§ **Text provided**
• • •

Ouch! Why Am I Cramping While Breastfeeding?
While many health professionals may speak to expectant parents about breastfeeding, the cramps that occur after birth can come as a surprise in the early days of nursing a newborn.
Cramping while breastfeeding can go by different names, including uterine cramps or afterbirth pains.
What's the pain like?
Jessica Madden, M.D., an international board-certified lactation consultant, board-certified pediatrician and neonatologist in Cleveland as well as medical director at Aeroflow Breastpumps, explained the sensation of cramps while nursing.
"[They] can feel like a cross between menstrual cramps and labor pains. For some, symptoms are mild, and others experience severe discomfort every time they nurse," she said.
Madden said most breastfeeding parents experience these cramps to some degree, adding that they usually get stronger with subsequent pregnancies.
Abrie McCoy, a board-certified lactation consultant in North Carolina who works with SimpliFed, added that some new parents don't feel cramping while breastfeeding at all.

• • •

§ **The data**
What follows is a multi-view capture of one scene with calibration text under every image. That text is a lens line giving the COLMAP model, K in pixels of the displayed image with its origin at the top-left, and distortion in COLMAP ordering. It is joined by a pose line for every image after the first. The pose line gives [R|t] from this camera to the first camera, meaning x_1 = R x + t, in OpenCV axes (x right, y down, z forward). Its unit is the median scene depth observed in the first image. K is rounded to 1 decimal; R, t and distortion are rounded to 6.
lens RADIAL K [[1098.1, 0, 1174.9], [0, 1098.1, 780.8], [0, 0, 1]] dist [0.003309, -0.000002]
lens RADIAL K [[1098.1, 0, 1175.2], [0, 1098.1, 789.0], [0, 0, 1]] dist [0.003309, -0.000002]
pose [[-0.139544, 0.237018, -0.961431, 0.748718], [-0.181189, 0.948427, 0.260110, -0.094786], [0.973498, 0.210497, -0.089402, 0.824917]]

• • •

§ **What to work on**
A - Based on the breastfeeding cramps text, say whether each statement agrees with it, answering yes or no and quoting the words that decide it: (i) Madden says the cramps usually grow stronger with later pregnancies. (ii) Abrie McCoy is a lactation consultant based in Cleveland. (iii) Every new parent feels cramping while breastfeeding.
B - Please rewrite the paragraph of the breastfeeding cramps text beginning "Jessica Madden, M.D., an international" as a bulleted list, keeping its main facts.
C - Carry on the breastfeeding cramps text from its last sentence.
The lines have no connection to the breastfeeding cramps text.

§ **Results**
A -
(i) Yes: "they usually get stronger with subsequent pregnancies"
(ii) No: "a board-certified lactation consultant in North Carolina"
(iii) No: "some new parents don't feel cramping while breastfeeding at all"

B -
- Jessica Madden, M.D., is an international board-certified lactation consultant.
- She is a board-certified pediatrician and neonatologist in Cleveland.
- She is medical director at Aeroflow Breastpumps.
- She explained what cramps while nursing feel like.

C -
She explained that after your baby is born, the uterus starts contracting again in order to get back to its normal size, a process known as "involution." Much like labor, the chemical at work is oxytocin (the "love hormone"). This explains why breastfeeding seems to fuel these pains, as oxytocin rises during this time and the shrinking feeling increases.
McCoy stressed that these pains are a positive aspect for your postpartum health.
"This contracting is also beneficial because it narrows the blood vessels in your uterus, reducing the risk of hemorrhage," she said.
Hemorrhage is defined as blood loss of 500 milliliters (mL) or more for a vaginal birth or 1,000 mL or more for a C-section in the first 24 hours after delivery. If you have any concerns about bleeding after birth, contact your healthcare provider as soon as possible, because it can be an indicator that something is wrong.
How long should they last?
Madden emphasized that these cramps don't last very long.
"Nursing cramps usually occur for the first few minutes of breastfeeding and pumping sessions for one to two weeks after giving birth," she explained.
It typically takes the uterus six weeks to go back to its prepregnancy size, according to Morgan Michalowski, of New York City, a certified nurse midwife, women's health nurse practitioner and board-certified lactation consultant at Clue, a period tracking app.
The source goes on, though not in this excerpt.